Data supplied ::
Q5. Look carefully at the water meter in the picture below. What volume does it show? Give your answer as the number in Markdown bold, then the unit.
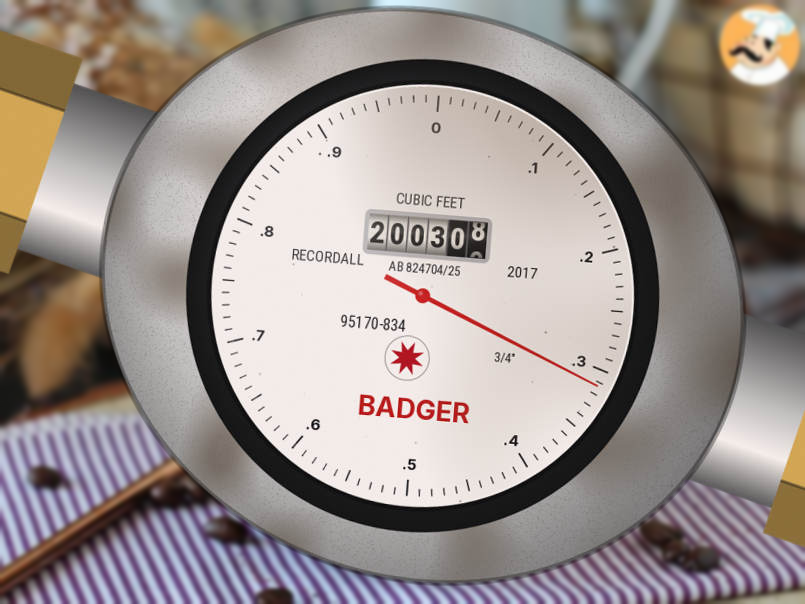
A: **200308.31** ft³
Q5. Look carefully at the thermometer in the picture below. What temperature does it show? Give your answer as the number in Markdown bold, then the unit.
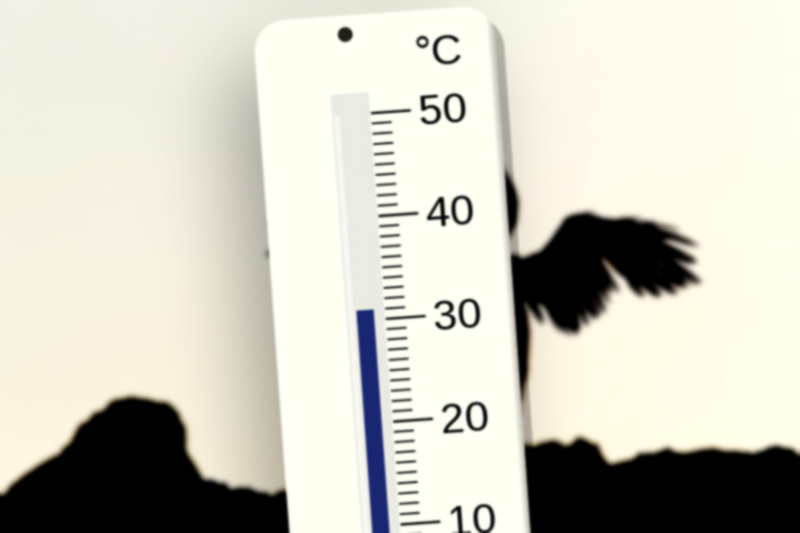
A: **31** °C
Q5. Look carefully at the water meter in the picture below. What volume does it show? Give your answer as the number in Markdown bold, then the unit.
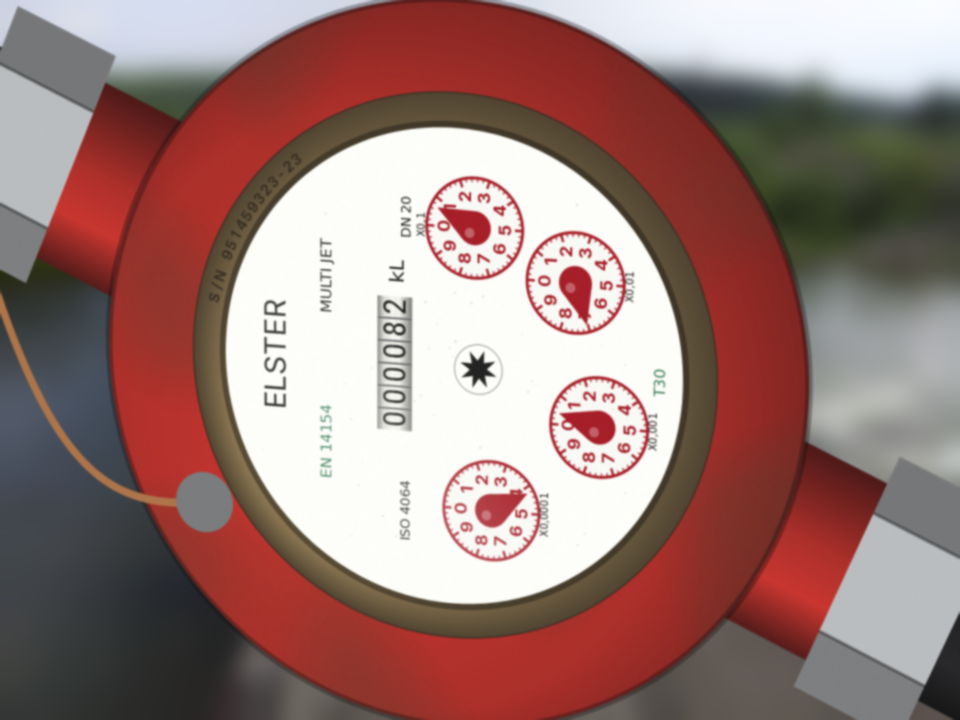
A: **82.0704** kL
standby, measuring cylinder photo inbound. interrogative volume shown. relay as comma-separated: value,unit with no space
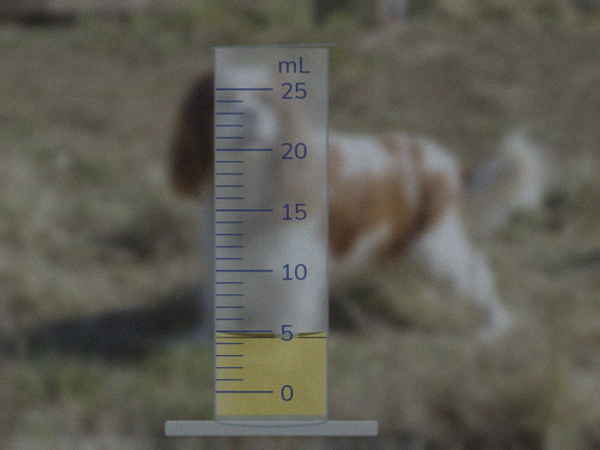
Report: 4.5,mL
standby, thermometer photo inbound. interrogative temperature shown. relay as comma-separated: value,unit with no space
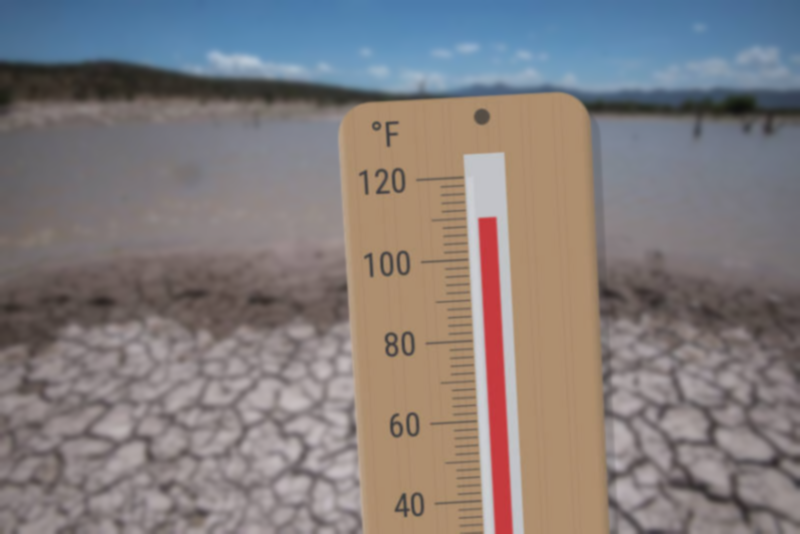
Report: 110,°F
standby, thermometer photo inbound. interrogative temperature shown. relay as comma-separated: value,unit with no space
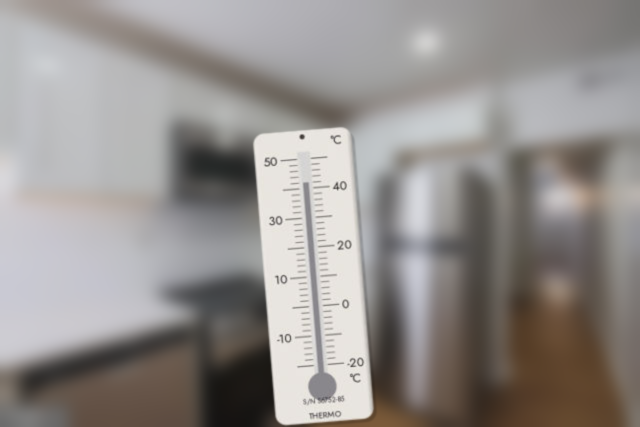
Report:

==

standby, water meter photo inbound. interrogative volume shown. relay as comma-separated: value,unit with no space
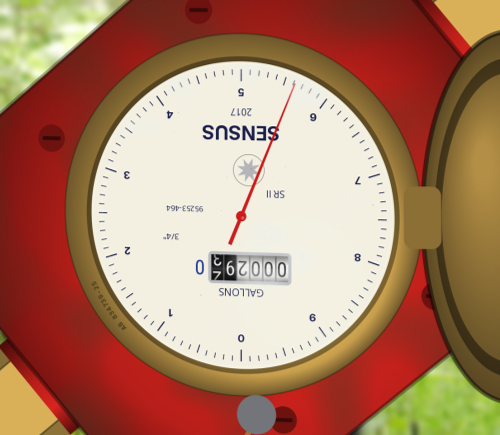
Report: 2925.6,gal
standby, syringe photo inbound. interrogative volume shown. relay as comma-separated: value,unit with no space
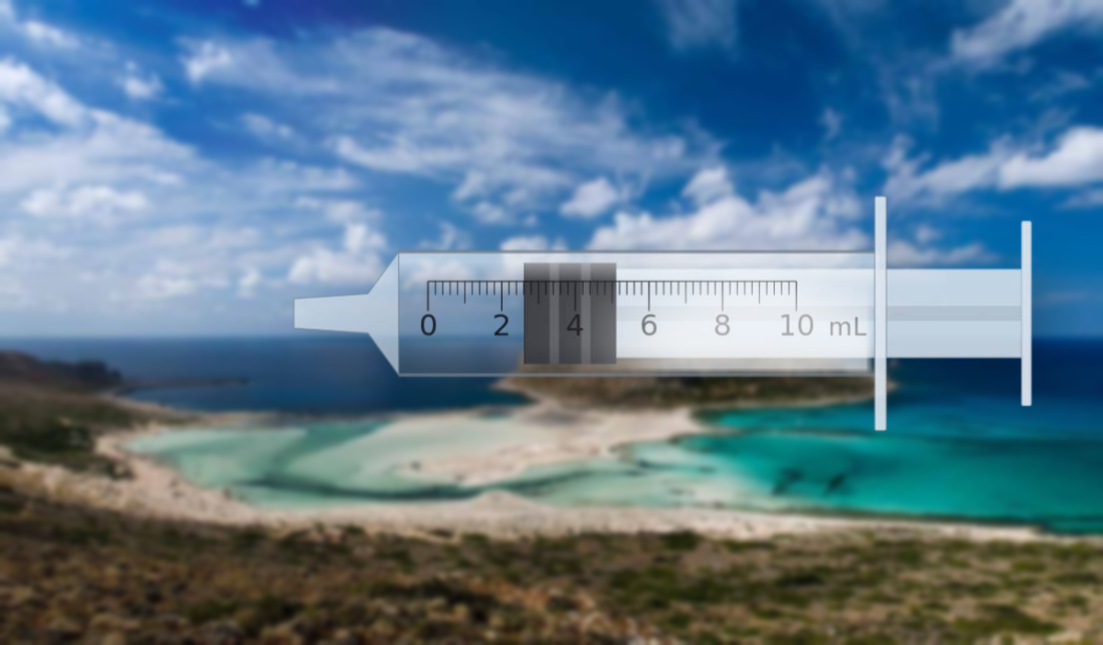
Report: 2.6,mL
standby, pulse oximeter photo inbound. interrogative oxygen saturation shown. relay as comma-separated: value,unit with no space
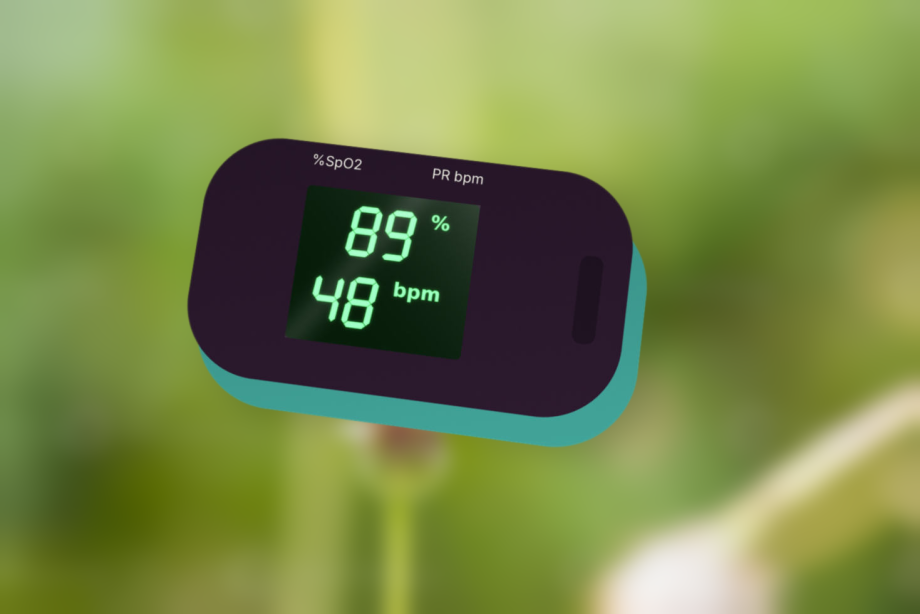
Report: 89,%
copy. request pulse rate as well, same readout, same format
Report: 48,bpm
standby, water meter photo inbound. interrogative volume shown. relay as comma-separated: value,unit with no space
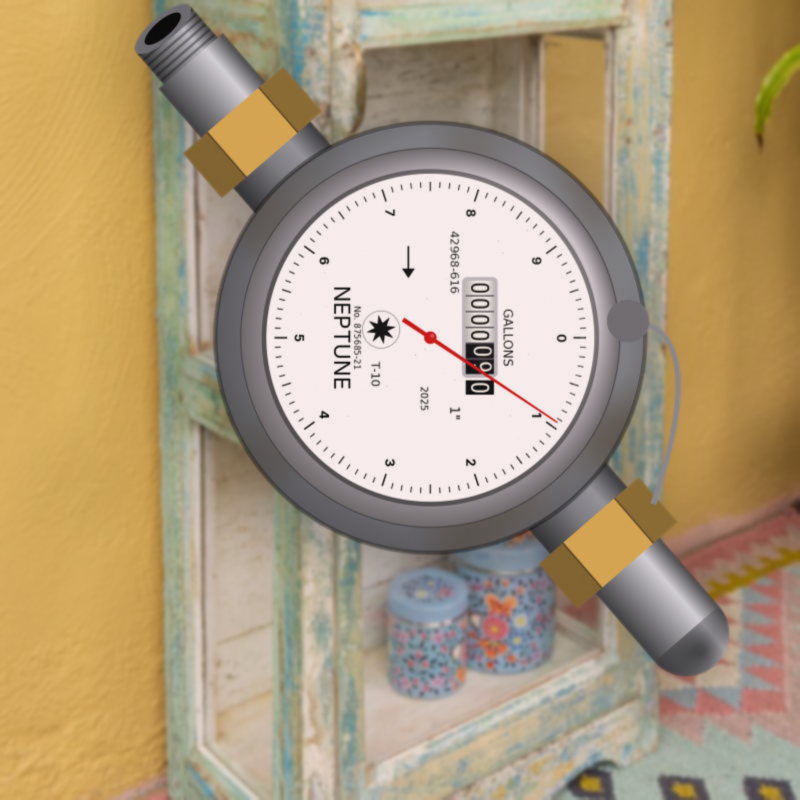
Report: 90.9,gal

--

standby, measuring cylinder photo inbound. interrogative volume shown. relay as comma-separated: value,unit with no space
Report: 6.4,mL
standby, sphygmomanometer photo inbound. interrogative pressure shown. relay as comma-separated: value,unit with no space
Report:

Assignment ::
Could you rewrite the items above, starting at the line containing "standby, pulse oximeter" and ending at the line containing "Report: 90.9,gal", with "inbound" changed to "incoming" and nothing else altered? Return only those lines, and leave the pictures out.

Response ::
standby, pulse oximeter photo incoming. interrogative oxygen saturation shown. relay as comma-separated: value,unit with no space
Report: 89,%
copy. request pulse rate as well, same readout, same format
Report: 48,bpm
standby, water meter photo incoming. interrogative volume shown. relay as comma-separated: value,unit with no space
Report: 90.9,gal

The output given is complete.